Title: Consistent order determination of Markov decision process Authors: Chuyun Ye - Beijing Normal University (China) [presenting]
Ruoqing Zhu - University of Illinois at Urbana-Champaign (United States)
Lixing Zhu - Beijing Normal University (China)
Abstract: Reinforcement learning (RL) leverages the Markov decision process (MDP), which fundamentally relies on the Markov property. However, numerous real-world systems exhibit extended temporal dependencies, demanding higher-order Markov models beyond the typical first-order assumption. The aim is to tackle the challenge of consistently estimating the order of such Markov processes, a problem where traditional sequential testing methods are hindered by limitations in sensitivity and consistency.
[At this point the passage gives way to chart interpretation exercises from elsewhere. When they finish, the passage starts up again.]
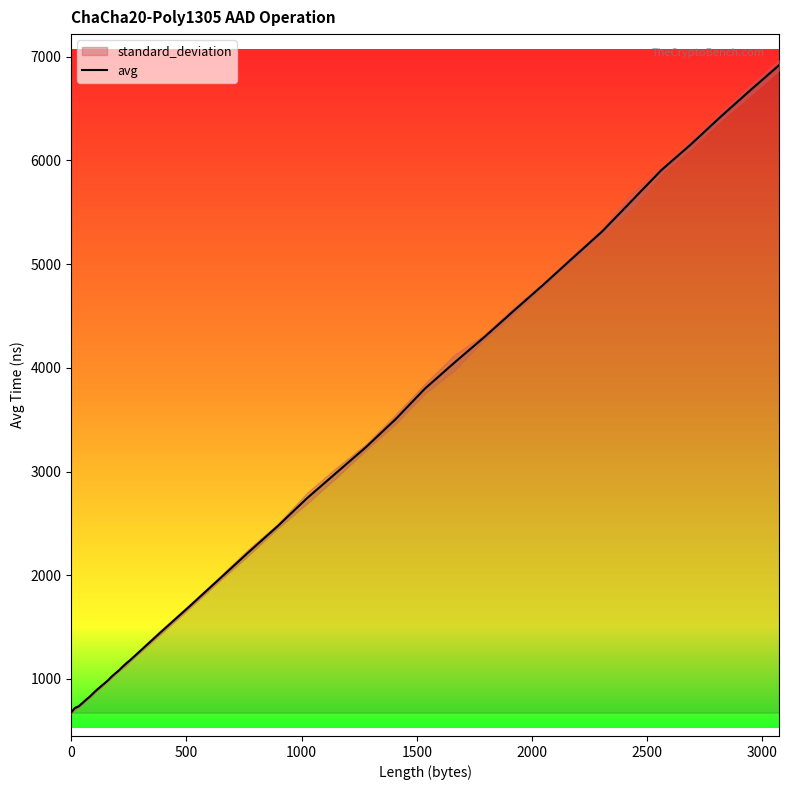

What is the lowest value of the avg series?

674.0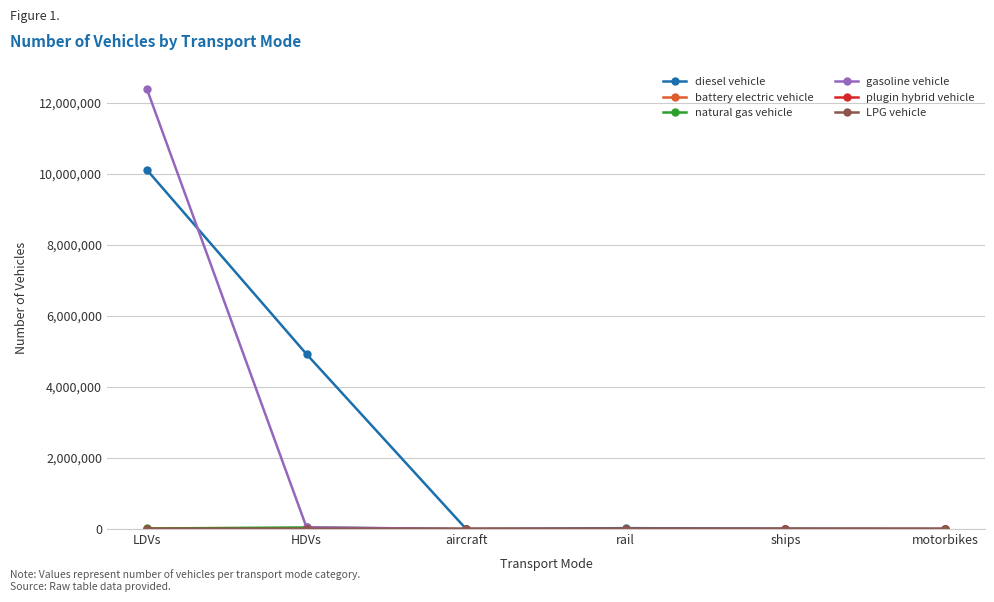

True or false: gasoline vehicle has a value of 0.0 at motorbikes.

True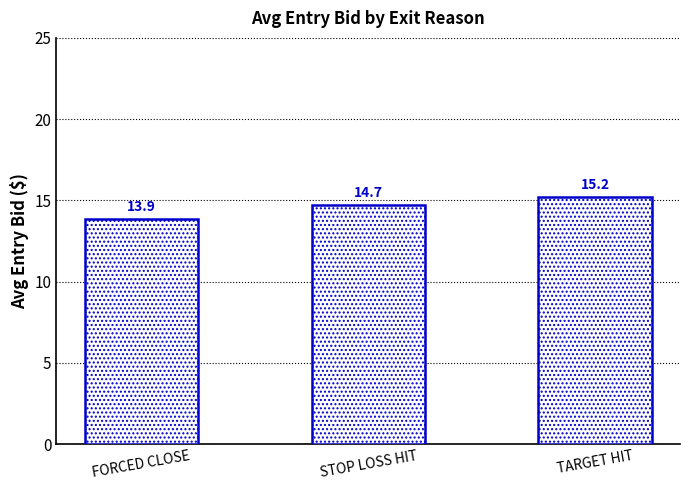

What is the label of the 1st bar from the right?

TARGET HIT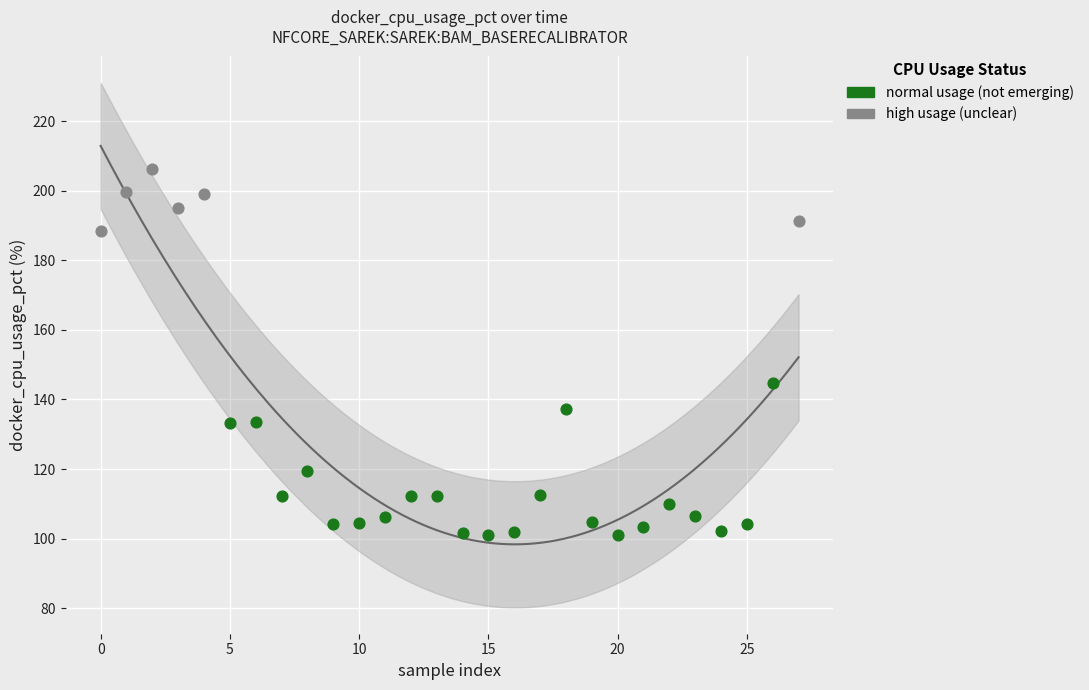

Which series contains the lowest Y value?

normal usage (not emerging)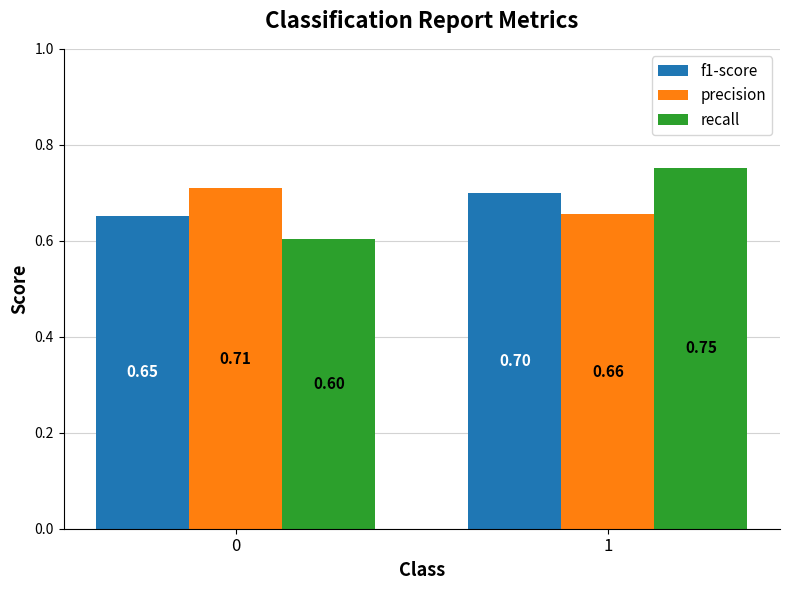

How many bars are there in total?

6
The purpose is to introduce a novel, two-stage estimation procedure: first, a function is defined that precisely captures the k-order Markov assumption, guaranteeing sensitivity to all violations; second, a signal statistic is constructed that consistently identifies the true order by exploiting a distinct pattern of minimizers. This approach yields a consistent estimator and facilitates efficient implementation. Furthermore, the characteristic curve pattern of the signal statistic aids in visual inspection, that could simplify the order determination process in practical applications. The effectiveness of the method is validated through simulations and a real-world dataset, representing a significant stride in accurately modeling and applying RL to systems with complex temporal dependencies.